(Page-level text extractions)

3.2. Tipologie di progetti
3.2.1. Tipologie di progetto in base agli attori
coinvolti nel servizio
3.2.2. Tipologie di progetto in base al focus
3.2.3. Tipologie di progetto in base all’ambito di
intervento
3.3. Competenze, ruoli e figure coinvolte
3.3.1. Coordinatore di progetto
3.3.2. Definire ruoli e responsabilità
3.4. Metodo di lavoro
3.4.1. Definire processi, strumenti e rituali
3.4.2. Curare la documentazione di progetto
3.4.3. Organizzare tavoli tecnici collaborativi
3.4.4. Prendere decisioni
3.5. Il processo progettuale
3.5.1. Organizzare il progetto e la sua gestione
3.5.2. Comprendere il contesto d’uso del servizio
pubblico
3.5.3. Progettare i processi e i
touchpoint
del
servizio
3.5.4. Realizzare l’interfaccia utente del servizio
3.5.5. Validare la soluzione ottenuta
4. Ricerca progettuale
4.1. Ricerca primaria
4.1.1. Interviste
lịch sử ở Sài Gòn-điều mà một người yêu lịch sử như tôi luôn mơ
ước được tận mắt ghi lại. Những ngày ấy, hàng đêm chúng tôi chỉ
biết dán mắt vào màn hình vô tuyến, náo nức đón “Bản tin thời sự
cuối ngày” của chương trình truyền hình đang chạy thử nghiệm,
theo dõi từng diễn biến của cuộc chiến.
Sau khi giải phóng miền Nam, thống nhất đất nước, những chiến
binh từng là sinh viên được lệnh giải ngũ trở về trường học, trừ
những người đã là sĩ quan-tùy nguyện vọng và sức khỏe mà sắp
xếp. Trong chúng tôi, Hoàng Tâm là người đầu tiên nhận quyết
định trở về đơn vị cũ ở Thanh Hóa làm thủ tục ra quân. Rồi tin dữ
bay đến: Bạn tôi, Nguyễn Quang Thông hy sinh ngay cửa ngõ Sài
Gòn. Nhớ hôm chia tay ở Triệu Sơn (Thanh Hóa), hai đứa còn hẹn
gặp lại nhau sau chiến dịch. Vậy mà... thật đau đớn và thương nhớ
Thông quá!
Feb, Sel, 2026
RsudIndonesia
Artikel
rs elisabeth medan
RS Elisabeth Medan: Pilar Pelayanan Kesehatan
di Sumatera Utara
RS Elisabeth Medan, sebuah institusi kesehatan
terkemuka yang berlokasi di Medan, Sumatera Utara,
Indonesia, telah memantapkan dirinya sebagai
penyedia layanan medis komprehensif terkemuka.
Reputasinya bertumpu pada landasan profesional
==
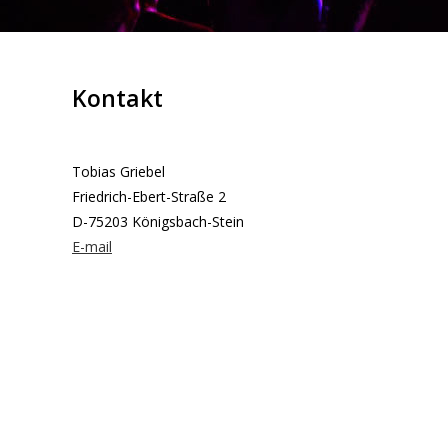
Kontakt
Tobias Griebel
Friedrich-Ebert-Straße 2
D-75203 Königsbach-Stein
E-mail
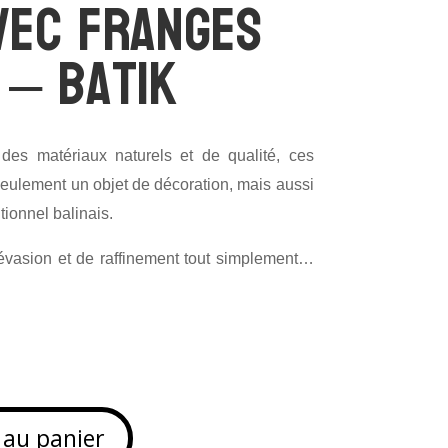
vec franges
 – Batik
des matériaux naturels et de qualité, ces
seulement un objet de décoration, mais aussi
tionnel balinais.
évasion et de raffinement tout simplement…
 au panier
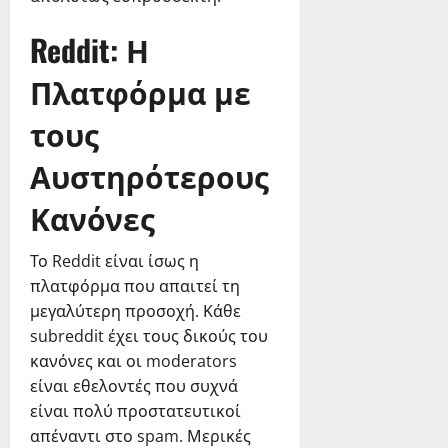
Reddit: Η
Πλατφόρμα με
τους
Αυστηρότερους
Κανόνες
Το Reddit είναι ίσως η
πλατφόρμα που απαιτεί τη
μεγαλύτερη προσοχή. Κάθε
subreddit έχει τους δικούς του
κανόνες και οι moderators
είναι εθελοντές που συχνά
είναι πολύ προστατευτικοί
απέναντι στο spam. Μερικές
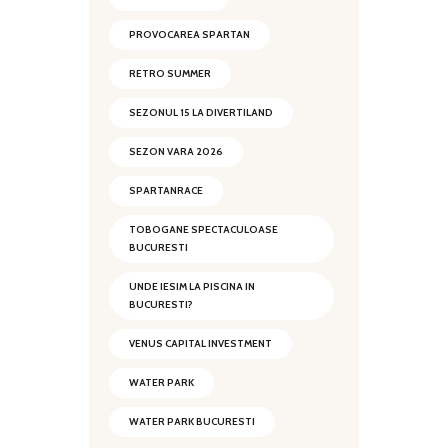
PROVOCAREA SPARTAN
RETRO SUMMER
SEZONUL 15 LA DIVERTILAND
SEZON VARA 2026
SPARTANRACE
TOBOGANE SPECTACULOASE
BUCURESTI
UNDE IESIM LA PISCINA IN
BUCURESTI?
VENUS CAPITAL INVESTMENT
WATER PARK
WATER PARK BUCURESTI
* * *
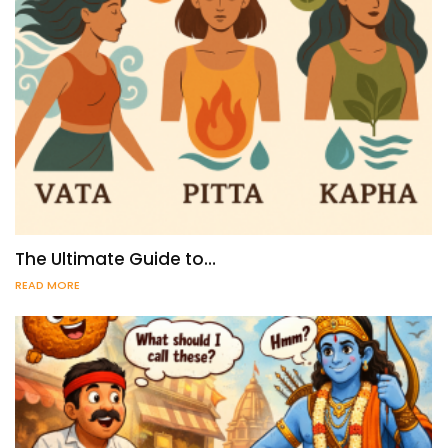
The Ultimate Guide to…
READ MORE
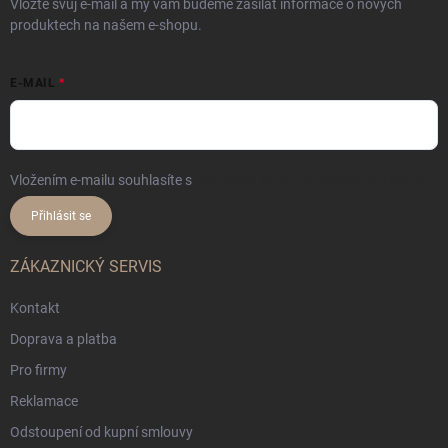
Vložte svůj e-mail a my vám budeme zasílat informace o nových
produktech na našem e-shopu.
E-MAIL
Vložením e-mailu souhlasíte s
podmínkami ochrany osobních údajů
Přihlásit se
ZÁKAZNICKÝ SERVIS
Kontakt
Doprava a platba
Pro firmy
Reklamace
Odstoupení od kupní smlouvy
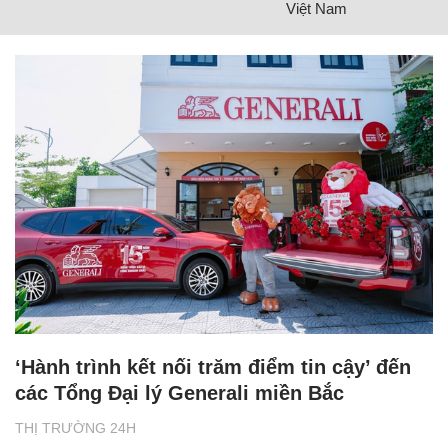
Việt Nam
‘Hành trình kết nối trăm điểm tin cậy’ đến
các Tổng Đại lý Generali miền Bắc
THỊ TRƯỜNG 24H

**TASK ITEM:**
From the records above, transcribe exactly the run of lines that opens with the line holding "bay đến: Bạn" and closes with the line holding "Reputasinya bertumpu pada", both included.

**TASK SOLUTION:**
bay đến: Bạn tôi, Nguyễn Quang Thông hy sinh ngay cửa ngõ Sài
Gòn. Nhớ hôm chia tay ở Triệu Sơn (Thanh Hóa), hai đứa còn hẹn
gặp lại nhau sau chiến dịch. Vậy mà... thật đau đớn và thương nhớ
Thông quá!
Feb, Sel, 2026
RsudIndonesia
Artikel
rs elisabeth medan
RS Elisabeth Medan: Pilar Pelayanan Kesehatan
di Sumatera Utara
RS Elisabeth Medan, sebuah institusi kesehatan
terkemuka yang berlokasi di Medan, Sumatera Utara,
Indonesia, telah memantapkan dirinya sebagai
penyedia layanan medis komprehensif terkemuka.
Reputasinya bertumpu pada landasan profesional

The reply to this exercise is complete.